■ **Task goal**
Count the lines in the records below that contain the string "when". Reply with the number alone.

Start of Data for the task

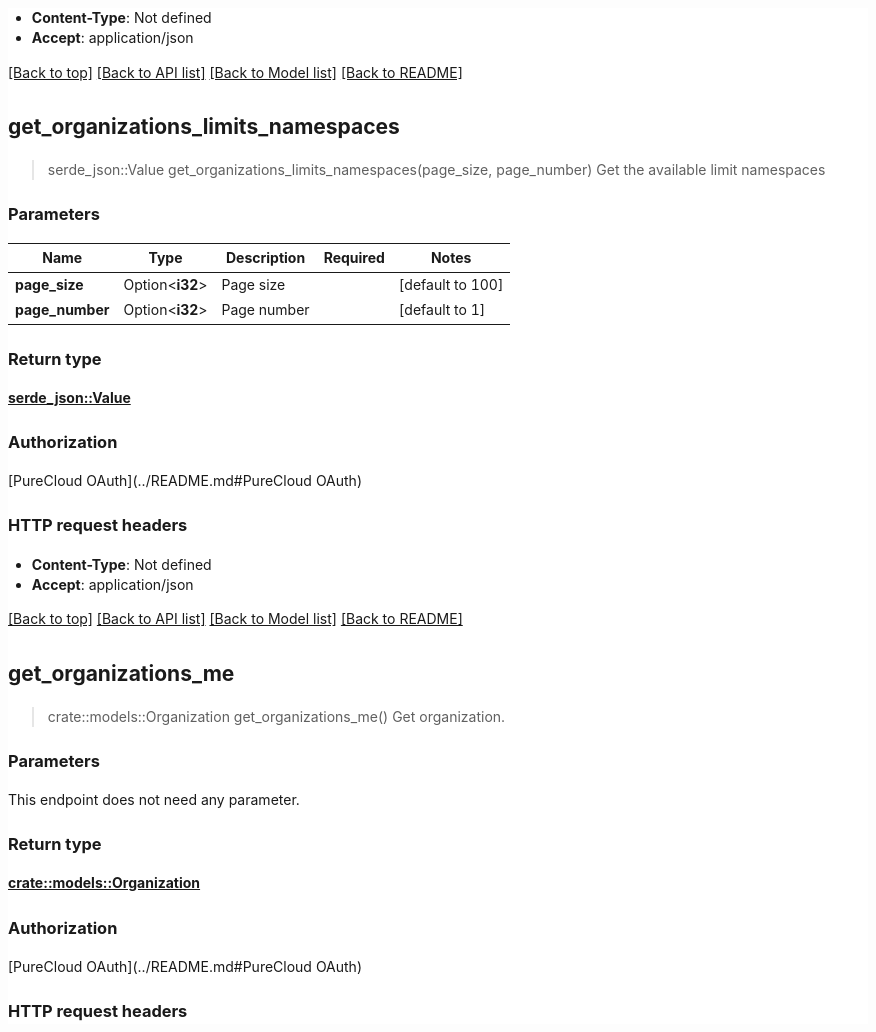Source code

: - **Content-Type**: Not defined
- **Accept**: application/json

[[Back to top]](#) [[Back to API list]](../README.md#documentation-for-api-endpoints) [[Back to Model list]](../README.md#documentation-for-models) [[Back to README]](../README.md)


## get_organizations_limits_namespaces

> serde_json::Value get_organizations_limits_namespaces(page_size, page_number)
Get the available limit namespaces

### Parameters


Name | Type | Description  | Required | Notes
------------- | ------------- | ------------- | ------------- | -------------
**page_size** | Option<**i32**> | Page size |  |[default to 100]
**page_number** | Option<**i32**> | Page number |  |[default to 1]

### Return type

[**serde_json::Value**](serde_json::Value.md)

### Authorization

[PureCloud OAuth](../README.md#PureCloud OAuth)

### HTTP request headers

- **Content-Type**: Not defined
- **Accept**: application/json

[[Back to top]](#) [[Back to API list]](../README.md#documentation-for-api-endpoints) [[Back to Model list]](../README.md#documentation-for-models) [[Back to README]](../README.md)


## get_organizations_me

> crate::models::Organization get_organizations_me()
Get organization.

### Parameters

This endpoint does not need any parameter.

### Return type

[**crate::models::Organization**](Organization.md)

### Authorization

[PureCloud OAuth](../README.md#PureCloud OAuth)

### HTTP request headers
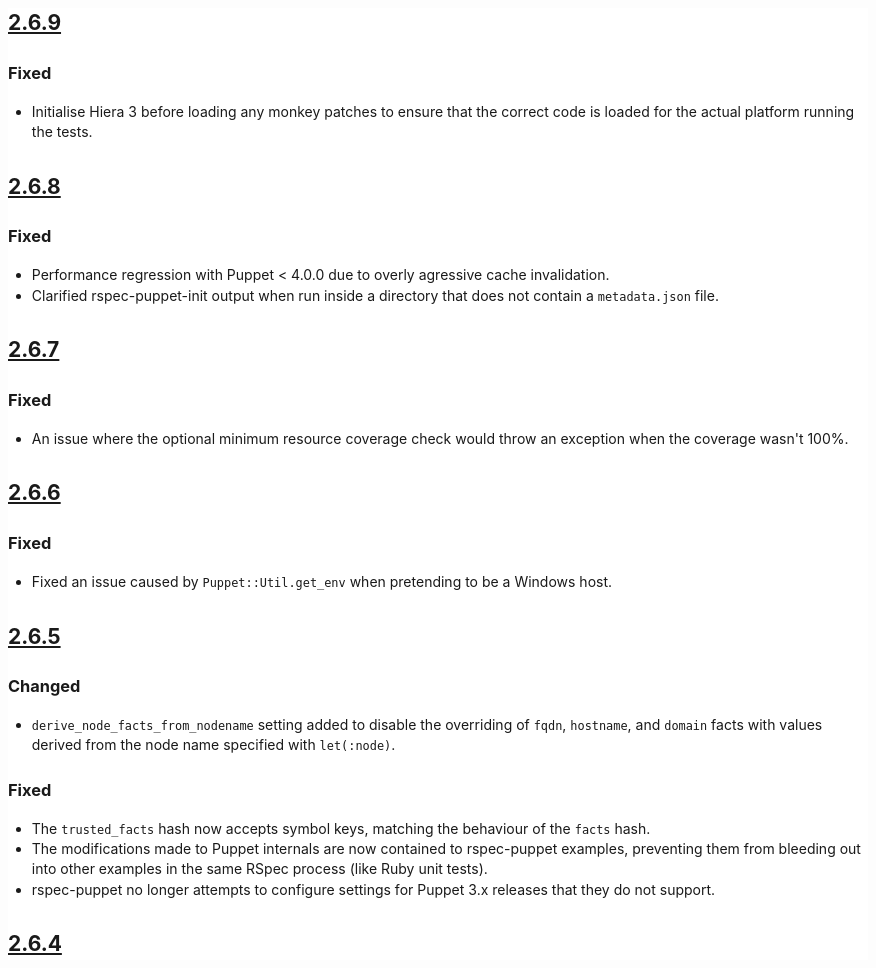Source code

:## [2.6.9]

### Fixed

 * Initialise Hiera 3 before loading any monkey patches to ensure that the
   correct code is loaded for the actual platform running the tests.

## [2.6.8]

### Fixed

 * Performance regression with Puppet < 4.0.0 due to overly agressive cache
   invalidation.
 * Clarified rspec-puppet-init output when run inside a directory that does not
   contain a `metadata.json` file.

## [2.6.7]

### Fixed

 * An issue where the optional minimum resource coverage check would throw an
   exception when the coverage wasn't 100%.

## [2.6.6]

### Fixed

 * Fixed an issue caused by `Puppet::Util.get_env` when pretending to be a
   Windows host.

## [2.6.5]

### Changed

 * `derive_node_facts_from_nodename` setting added to disable the overriding of
   `fqdn`, `hostname`, and `domain` facts with values derived from the node
   name specified with `let(:node)`.

### Fixed

 * The `trusted_facts` hash now accepts symbol keys, matching the behaviour of
   the `facts` hash.
 * The modifications made to Puppet internals are now contained to rspec-puppet
   examples, preventing them from bleeding out into other examples in the same
   RSpec process (like Ruby unit tests).
 * rspec-puppet no longer attempts to configure settings for Puppet 3.x
   releases that they do not support.

## [2.6.4]


[2.x]: https://github.com/puppetlabs/rspec-puppet/compare/v2.11.1...master
[2.11.1]: https://github.com/puppetlabs/rspec-puppet/compare/v2.11.0..v2.11.1
[2.11.0]: https://github.com/puppetlabs/rspec-puppet/compare/v2.10.0...v2.11.0
[2.10.0]: https://github.com/puppetlabs/rspec-puppet/compare/v2.9.0...v2.10.0
[2.9.0]: https://github.com/puppetlabs/rspec-puppet/compare/v2.8.0...v2.9.0
[2.8.0]: https://github.com/puppetlabs/rspec-puppet/compare/v2.7.10...v2.8.0
[2.7.10]: https://github.com/puppetlabs/rspec-puppet/compare/v2.7.9...v2.7.10
[2.7.9]: https://github.com/puppetlabs/rspec-puppet/compare/v2.7.8...v2.7.9
[2.7.8]: https://github.com/puppetlabs/rspec-puppet/compare/v2.7.7...v2.7.8
[2.7.7]: https://github.com/puppetlabs/rspec-puppet/compare/v2.7.6...v2.7.7
[2.7.6]: https://github.com/puppetlabs/rspec-puppet/compare/v2.7.5...v2.7.6
[2.7.5]: https://github.com/puppetlabs/rspec-puppet/compare/v2.7.4...v2.7.5
[2.7.4]: https://github.com/puppetlabs/rspec-puppet/compare/v2.7.3...v2.7.4
[2.7.3]: https://github.com/puppetlabs/rspec-puppet/compare/v2.7.2...v2.7.3
[2.7.2]: https://github.com/puppetlabs/rspec-puppet/compare/v2.7.1...v2.7.2
[2.7.1]: https://github.com/puppetlabs/rspec-puppet/compare/v2.7.0...v2.7.1
[2.7.0]: https://github.com/puppetlabs/rspec-puppet/compare/v2.6.15...v2.7.0
[2.6.15]: https://github.com/puppetlabs/rspec-puppet/compare/v2.6.14...v2.6.15
[2.6.14]: https://github.com/puppetlabs/rspec-puppet/compare/v2.6.13...v2.6.14
[2.6.13]: https://github.com/puppetlabs/rspec-puppet/compare/v2.6.12...v2.6.13
[2.6.12]: https://github.com/puppetlabs/rspec-puppet/compare/v2.6.11...v2.6.12
[2.6.11]: https://github.com/puppetlabs/rspec-puppet/compare/v2.6.10...v2.6.11
[2.6.10]: https://github.com/puppetlabs/rspec-puppet/compare/v2.6.9...v2.6.10
[2.6.9]: https://github.com/puppetlabs/rspec-puppet/compare/v2.6.8...v2.6.9
[2.6.8]: https://github.com/puppetlabs/rspec-puppet/compare/v2.6.7...v2.6.8
[2.6.7]: https://github.com/puppetlabs/rspec-puppet/compare/v2.6.6...v2.6.7
[2.6.6]: https://github.com/puppetlabs/rspec-puppet/compare/v2.6.5...v2.6.6
[2.6.5]: https://github.com/puppetlabs/rspec-puppet/compare/v2.6.4...v2.6.5
[2.6.4]: https://github.com/puppetlabs/rspec-puppet/compare/v2.6.3...v2.6.4
[2.6.3]: https://github.com/puppetlabs/rspec-puppet/compare/v2.6.2...v2.6.3
[2.6.2]: https://github.com/puppetlabs/rspec-puppet/compare/v2.6.1...v2.6.2
[2.6.1]: https://github.com/puppetlabs/rspec-puppet/compare/v2.6.0...v2.6.1
[2.6.0]: https://github.com/puppetlabs/rspec-puppet/compare/2.5.0...v2.6.0
[2.5.0]: https://github.com/puppetlabs/rspec-puppet/compare/v2.4.0...v2.5.0
[2.4.0]: https://github.com/puppetlabs/rspec-puppet/compare/v2.3.2...v2.4.0
[2.3.2]: https://github.com/puppetlabs/rspec-puppet/compare/v2.3.1...v2.3.2
[2.3.1]: https://github.com/puppetlabs/rspec-puppet/compare/v2.3.0...v2.3.1
[2.3.0]: https://github.com/puppetlabs/rspec-puppet/compare/v2.2.0...v2.3.0
[2.2.0]: https://github.com/puppetlabs/rspec-puppet/compare/v2.1.0...v2.2.0
[2.1.0]: https://github.com/puppetlabs/rspec-puppet/compare/v2.0.1...v2.1.0
[2.0.1]: https://github.com/puppetlabs/rspec-puppet/compare/v2.0.0...v2.0.1
[2.0.0]: https://github.com/puppetlabs/rspec-puppet/compare/v1.0.1...v2.0.0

End of Data for the task

■ **Reply**
3